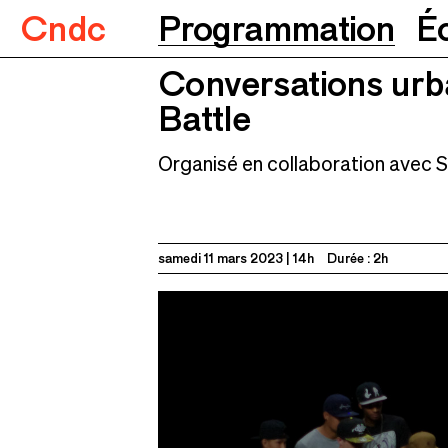
Cndc
Programmation
É
Conversations urb
Conversations urbaines
Battle
11.03.2023
Battle
Organisé en collaboration avec 
samedi 11 mars 2023
14h
Durée : 2h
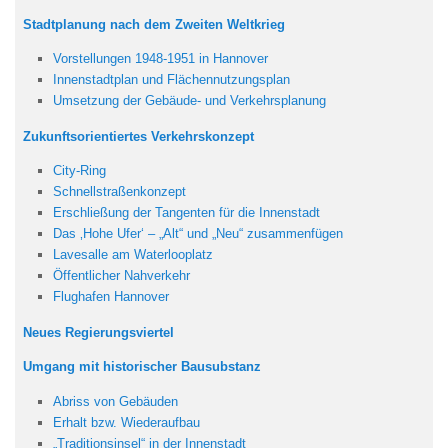
Stadtplanung nach dem Zweiten Weltkrieg
Vorstellungen 1948-1951 in Hannover
Innenstadtplan und Flächennutzungsplan
Umsetzung der Gebäude- und Verkehrsplanung
Zukunftsorientiertes Verkehrskonzept
City-Ring
Schnellstraßenkonzept
Erschließung der Tangenten für die Innenstadt
Das ‚Hohe Ufer‘ – „Alt“ und „Neu“ zusammenfügen
Lavesalle am Waterlooplatz
Öffentlicher Nahverkehr
Flughafen Hannover
Neues Regierungsviertel
Umgang mit historischer Bausubstanz
Abriss von Gebäuden
Erhalt bzw. Wiederaufbau
„Traditionsinsel“ in der Innenstadt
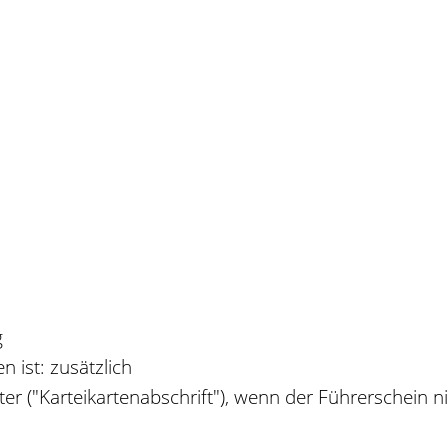
g
 ist: zusätzlich
er ("Karteikartenabschrift"), wenn der Führerschein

### Goal of the exercise
Without the pictures, copy the material exactly as given.

### Exercise solution
Cndc
Programmation
É
Conversations urb
Conversations urbaines
Battle
11.03.2023
Battle
Organisé en collaboration avec 
samedi 11 mars 2023
14h
Durée : 2h
Stadtplanung nach dem Zweiten Weltkrieg
Vorstellungen 1948-1951 in Hannover
Innenstadtplan und Flächennutzungsplan
Umsetzung der Gebäude- und Verkehrsplanung
Zukunftsorientiertes Verkehrskonzept
City-Ring
Schnellstraßenkonzept
Erschließung der Tangenten für die Innenstadt
Das ‚Hohe Ufer‘ – „Alt“ und „Neu“ zusammenfügen
Lavesalle am Waterlooplatz
Öffentlicher Nahverkehr
Flughafen Hannover
Neues Regierungsviertel
Umgang mit historischer Bausubstanz
Abriss von Gebäuden
Erhalt bzw. Wiederaufbau
„Traditionsinsel“ in der Innenstadt
g
 ist: zusätzlich
er ("Karteikartenabschrift"), wenn der Führerschein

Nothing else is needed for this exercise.